__Task to complete__:
Update the rows below by swapping each "Default value" for "Default setting". Keep everything else the same.

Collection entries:
****************************************
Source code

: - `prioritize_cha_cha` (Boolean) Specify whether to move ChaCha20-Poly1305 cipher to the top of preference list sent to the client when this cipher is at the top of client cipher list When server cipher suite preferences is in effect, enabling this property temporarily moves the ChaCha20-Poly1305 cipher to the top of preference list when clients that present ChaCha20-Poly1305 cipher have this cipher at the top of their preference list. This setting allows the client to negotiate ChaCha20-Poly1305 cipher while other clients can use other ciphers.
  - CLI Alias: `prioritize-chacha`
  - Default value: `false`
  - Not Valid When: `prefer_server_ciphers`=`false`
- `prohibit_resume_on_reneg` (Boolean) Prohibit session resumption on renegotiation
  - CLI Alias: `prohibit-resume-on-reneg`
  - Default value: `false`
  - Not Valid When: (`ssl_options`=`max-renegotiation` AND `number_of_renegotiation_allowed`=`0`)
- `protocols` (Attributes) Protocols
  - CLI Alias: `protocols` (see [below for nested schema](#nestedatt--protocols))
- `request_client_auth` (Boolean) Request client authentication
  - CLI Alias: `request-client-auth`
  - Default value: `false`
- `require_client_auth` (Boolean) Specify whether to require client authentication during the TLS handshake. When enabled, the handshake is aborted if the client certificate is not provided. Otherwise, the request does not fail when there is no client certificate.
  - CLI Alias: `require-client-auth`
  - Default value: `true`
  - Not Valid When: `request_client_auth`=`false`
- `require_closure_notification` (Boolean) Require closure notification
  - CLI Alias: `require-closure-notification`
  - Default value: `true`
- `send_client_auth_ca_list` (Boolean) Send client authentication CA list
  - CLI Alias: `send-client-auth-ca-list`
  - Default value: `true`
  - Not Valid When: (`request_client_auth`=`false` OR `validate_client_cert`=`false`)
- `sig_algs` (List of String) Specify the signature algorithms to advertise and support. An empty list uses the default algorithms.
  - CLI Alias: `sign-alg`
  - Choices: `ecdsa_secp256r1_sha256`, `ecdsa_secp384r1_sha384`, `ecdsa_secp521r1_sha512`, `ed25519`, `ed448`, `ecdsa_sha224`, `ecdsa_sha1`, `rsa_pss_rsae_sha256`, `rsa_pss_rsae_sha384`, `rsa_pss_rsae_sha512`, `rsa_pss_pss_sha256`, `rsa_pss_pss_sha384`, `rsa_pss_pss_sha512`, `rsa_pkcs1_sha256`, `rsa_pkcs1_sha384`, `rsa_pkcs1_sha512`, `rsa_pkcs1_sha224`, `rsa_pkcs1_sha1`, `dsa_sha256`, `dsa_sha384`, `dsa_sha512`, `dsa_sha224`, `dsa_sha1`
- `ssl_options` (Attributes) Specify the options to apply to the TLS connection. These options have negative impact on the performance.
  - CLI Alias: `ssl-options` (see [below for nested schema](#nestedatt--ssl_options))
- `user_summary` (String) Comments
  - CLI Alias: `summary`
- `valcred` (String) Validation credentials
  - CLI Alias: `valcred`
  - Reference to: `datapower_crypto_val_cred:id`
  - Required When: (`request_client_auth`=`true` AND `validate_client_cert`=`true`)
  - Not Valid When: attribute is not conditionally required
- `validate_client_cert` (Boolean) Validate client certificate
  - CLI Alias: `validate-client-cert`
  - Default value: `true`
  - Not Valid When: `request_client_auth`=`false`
****************************************
__Output below__:
Source code

: - `prioritize_cha_cha` (Boolean) Specify whether to move ChaCha20-Poly1305 cipher to the top of preference list sent to the client when this cipher is at the top of client cipher list When server cipher suite preferences is in effect, enabling this property temporarily moves the ChaCha20-Poly1305 cipher to the top of preference list when clients that present ChaCha20-Poly1305 cipher have this cipher at the top of their preference list. This setting allows the client to negotiate ChaCha20-Poly1305 cipher while other clients can use other ciphers.
  - CLI Alias: `prioritize-chacha`
  - Default setting: `false`
  - Not Valid When: `prefer_server_ciphers`=`false`
- `prohibit_resume_on_reneg` (Boolean) Prohibit session resumption on renegotiation
  - CLI Alias: `prohibit-resume-on-reneg`
  - Default setting: `false`
  - Not Valid When: (`ssl_options`=`max-renegotiation` AND `number_of_renegotiation_allowed`=`0`)
- `protocols` (Attributes) Protocols
  - CLI Alias: `protocols` (see [below for nested schema](#nestedatt--protocols))
- `request_client_auth` (Boolean) Request client authentication
  - CLI Alias: `request-client-auth`
  - Default setting: `false`
- `require_client_auth` (Boolean) Specify whether to require client authentication during the TLS handshake. When enabled, the handshake is aborted if the client certificate is not provided. Otherwise, the request does not fail when there is no client certificate.
  - CLI Alias: `require-client-auth`
  - Default setting: `true`
  - Not Valid When: `request_client_auth`=`false`
- `require_closure_notification` (Boolean) Require closure notification
  - CLI Alias: `require-closure-notification`
  - Default setting: `true`
- `send_client_auth_ca_list` (Boolean) Send client authentication CA list
  - CLI Alias: `send-client-auth-ca-list`
  - Default setting: `true`
  - Not Valid When: (`request_client_auth`=`false` OR `validate_client_cert`=`false`)
- `sig_algs` (List of String) Specify the signature algorithms to advertise and support. An empty list uses the default algorithms.
  - CLI Alias: `sign-alg`
  - Choices: `ecdsa_secp256r1_sha256`, `ecdsa_secp384r1_sha384`, `ecdsa_secp521r1_sha512`, `ed25519`, `ed448`, `ecdsa_sha224`, `ecdsa_sha1`, `rsa_pss_rsae_sha256`, `rsa_pss_rsae_sha384`, `rsa_pss_rsae_sha512`, `rsa_pss_pss_sha256`, `rsa_pss_pss_sha384`, `rsa_pss_pss_sha512`, `rsa_pkcs1_sha256`, `rsa_pkcs1_sha384`, `rsa_pkcs1_sha512`, `rsa_pkcs1_sha224`, `rsa_pkcs1_sha1`, `dsa_sha256`, `dsa_sha384`, `dsa_sha512`, `dsa_sha224`, `dsa_sha1`
- `ssl_options` (Attributes) Specify the options to apply to the TLS connection. These options have negative impact on the performance.
  - CLI Alias: `ssl-options` (see [below for nested schema](#nestedatt--ssl_options))
- `user_summary` (String) Comments
  - CLI Alias: `summary`
- `valcred` (String) Validation credentials
  - CLI Alias: `valcred`
  - Reference to: `datapower_crypto_val_cred:id`
  - Required When: (`request_client_auth`=`true` AND `validate_client_cert`=`true`)
  - Not Valid When: attribute is not conditionally required
- `validate_client_cert` (Boolean) Validate client certificate
  - CLI Alias: `validate-client-cert`
  - Default setting: `true`
  - Not Valid When: `request_client_auth`=`false`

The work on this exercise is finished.